Member of the New York State Assembly from the 23rd district
- Incumbent
- Assumed office January 1, 2017
- Preceded by: Phillip Goldfeder

Personal details
- Born: March 19, 1966 (age 60) Queens, New York, U.S.
- Party: Democratic
- Relatives: Audrey Pheffer (mother)
- Education: State University of New York, Oneonta (BS)
- Website: State Assembly website

= Stacey Pheffer Amato =

American politician

Stacey Pheffer Amato (born March 19, 1966) is a member of the New York State Assembly, representing the 23rd district, which includes portions of Queens. A member of the Democratic Party, Pheffer Amato was first elected in 2016.

==Early life and career==
Pheffer Amato was born in Rockaway, Queens. Prior to holding office, she worked as an education paraprofessional for the New York City Department of Education and as a procurement analyst for the FDNY and the New York City Department of Sanitation. She holds a bachelor's degree in business economics from the State University of New York at Oneonta. She has been an active member of the Rockaway Beach Civic Association for years and is a committee member of the NY Rising Community Reconstruction Program, which is tasked with overseeing the state's recovery efforts from Hurricane Sandy.

==Elections==
In 2016, Assemblymember Phillip Goldfeder announced abruptly that he would retire. Pheffer Amato soon after announced that she would seek the Democratic nomination. With support from the Queens County Democratic Party, she was unopposed in the primary. She defeated Republican Alan N. Zwirn in the 2016 general election, 68% to 32%, to take the seat. She was easily re-elected in 2018.

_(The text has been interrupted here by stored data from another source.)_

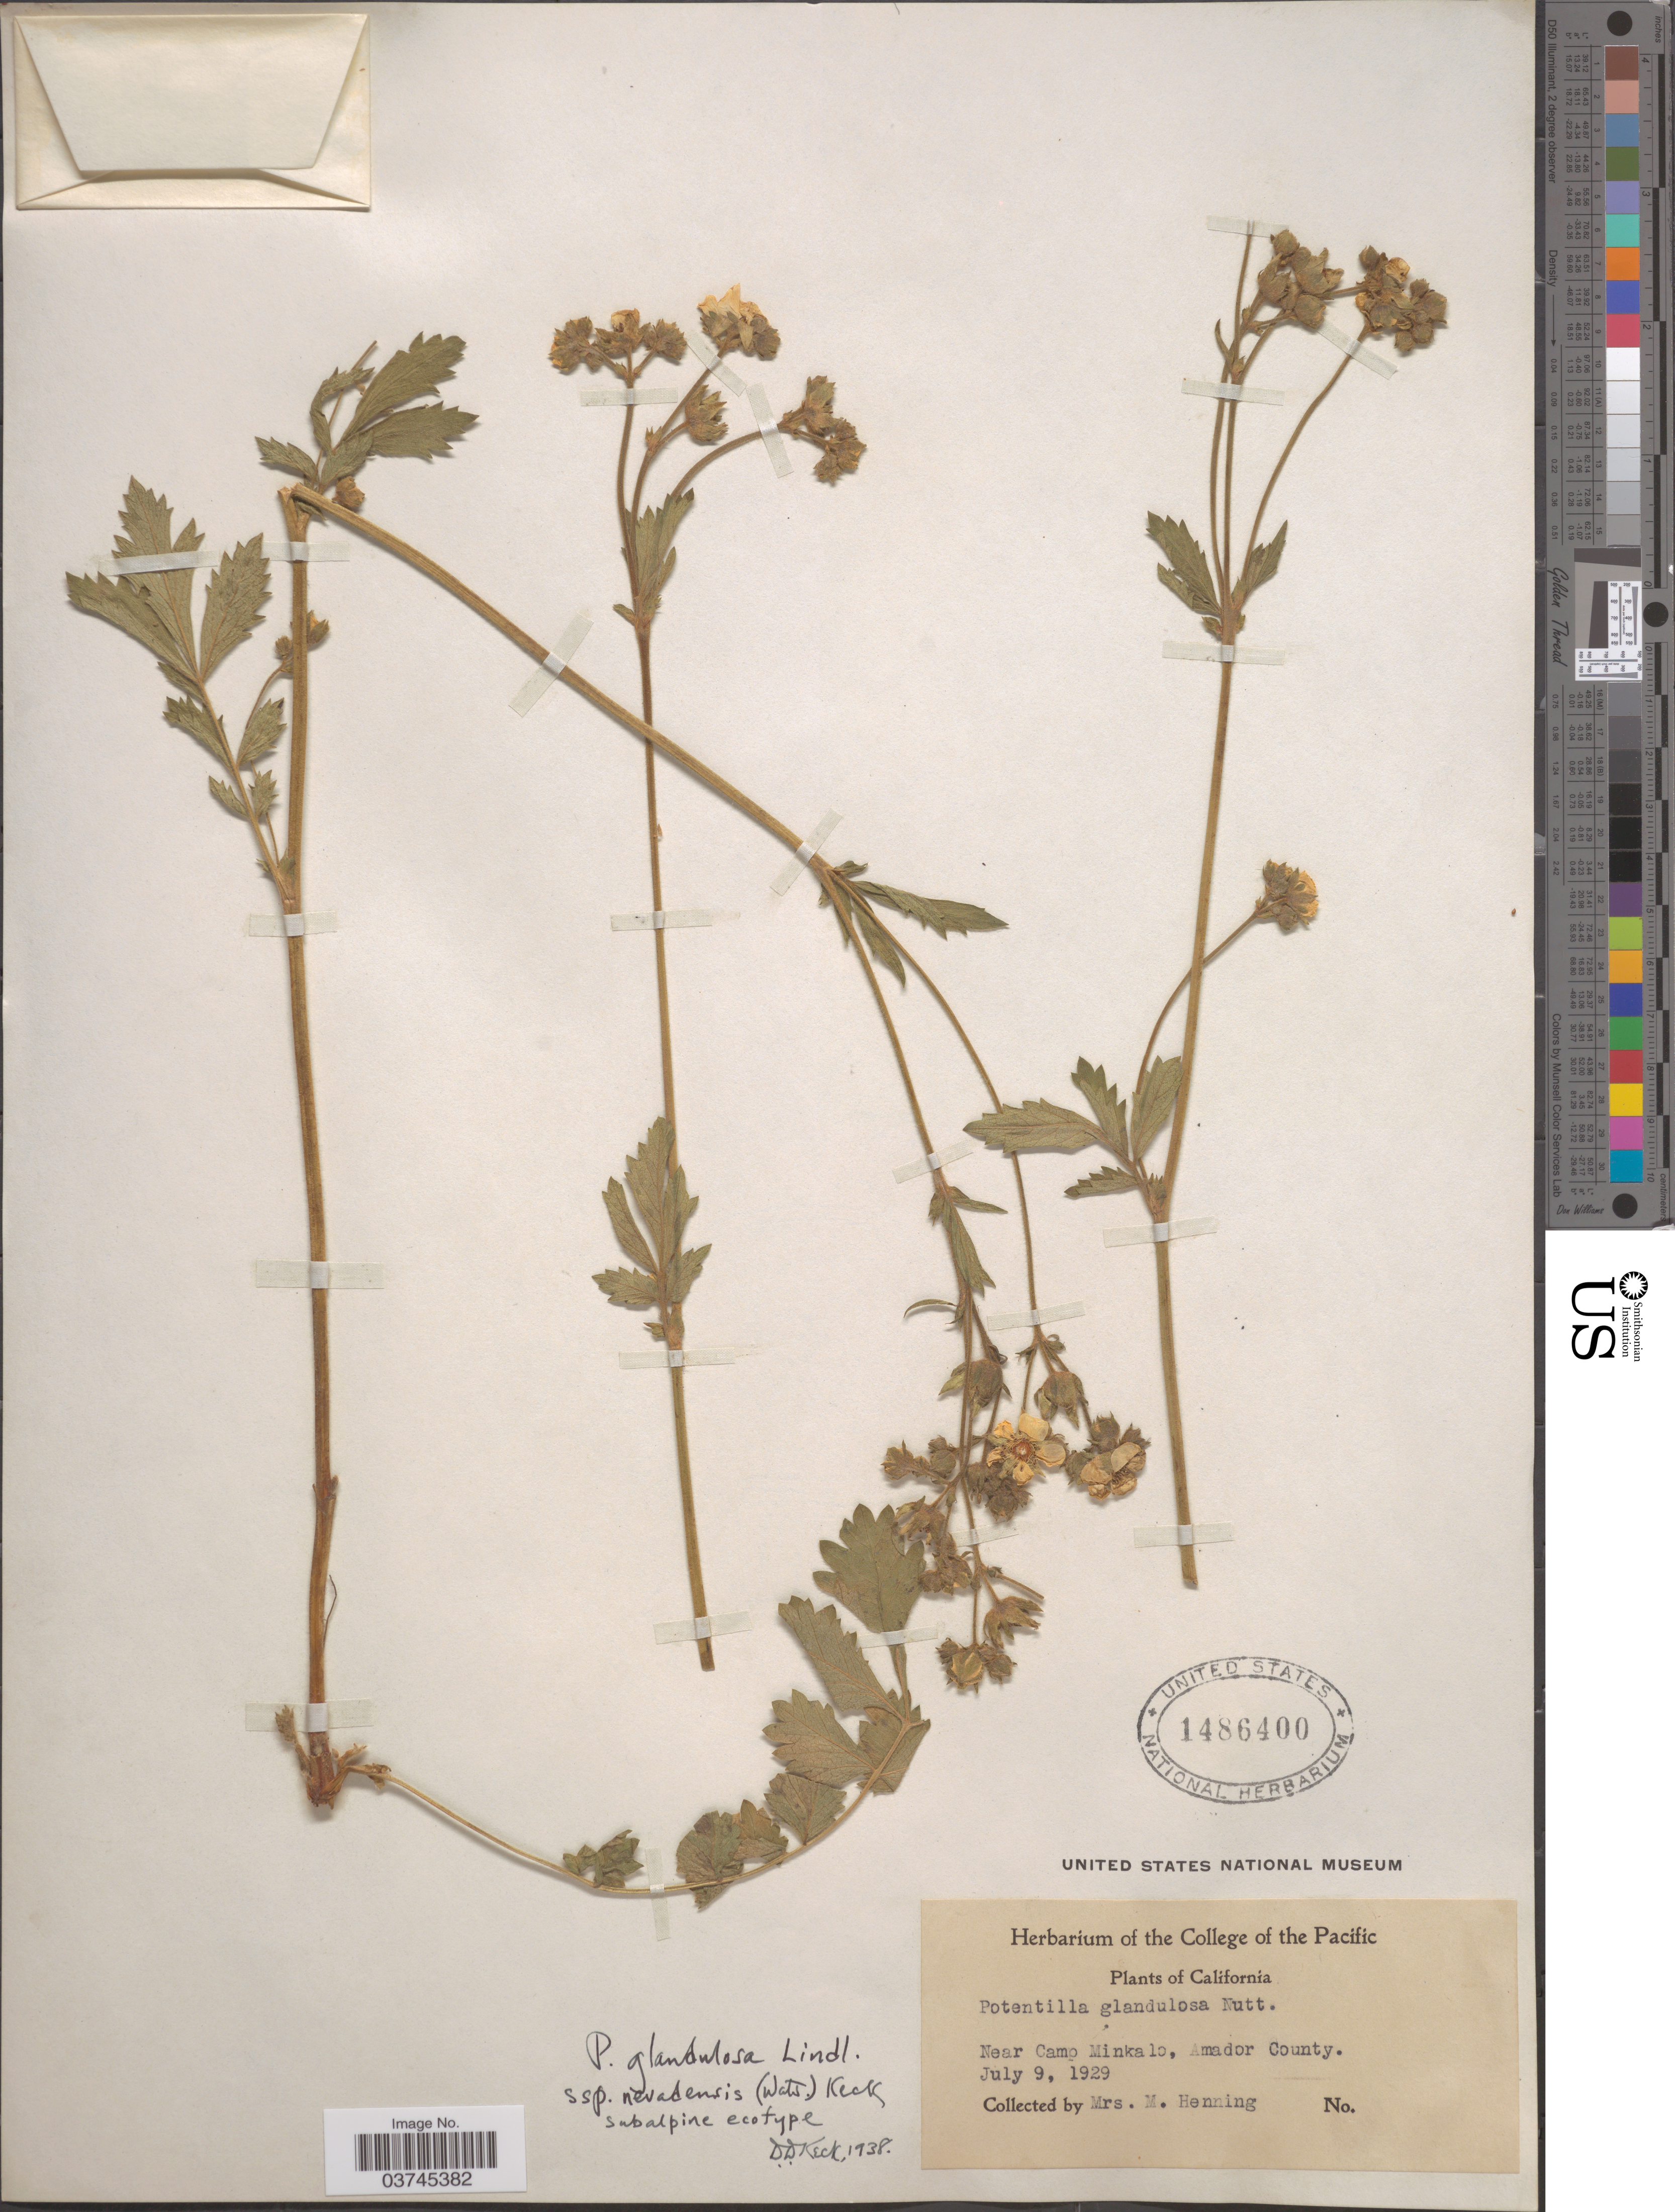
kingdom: Plantae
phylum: Tracheophyta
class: Magnoliopsida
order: Rosales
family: Rosaceae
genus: Drymocallis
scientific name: Drymocallis sp.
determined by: Strong, Mark T., (BOT), Smithsonian Institution - National Museum of Natural History (UNITED STATES)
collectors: M. Henning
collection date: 1929-07-09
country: United States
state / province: California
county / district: Amador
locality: Near Camp Minkalo, Amador County.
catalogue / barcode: US 1486400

In 2022, Pheffer Amato defeated her Republican opponents by just 15 votes. She was not declared the winner until January 2023, two months after the election.

In 2024, Pheffer Amato defeated her Republican opponent, Tom Sullivan, by 1,568 votes. During her campaign she was endorsed by every New York City police union.

==State Assembly==
In the Assembly, she is the Chair on the Subcommittee on Child Product Safety. Her mother, Queens County Clerk Audrey Pheffer, previously held this Assembly seat. Upon Pheffer Amato's election, they became the first mother-daughter team to hold the same seat in the New York State Legislature.

In 2023, Pheffer Amato was appointed the chair of the New York State Assembly Governmental Employees Committee. During her tenure in the Assembly she has the most pieces of legislation among the New York City delegation with 69 bills signed into law.

==Personal life==
Pheffer Amato and her husband, Frank, live in Rockaway Beach with their two children. She is Jewish.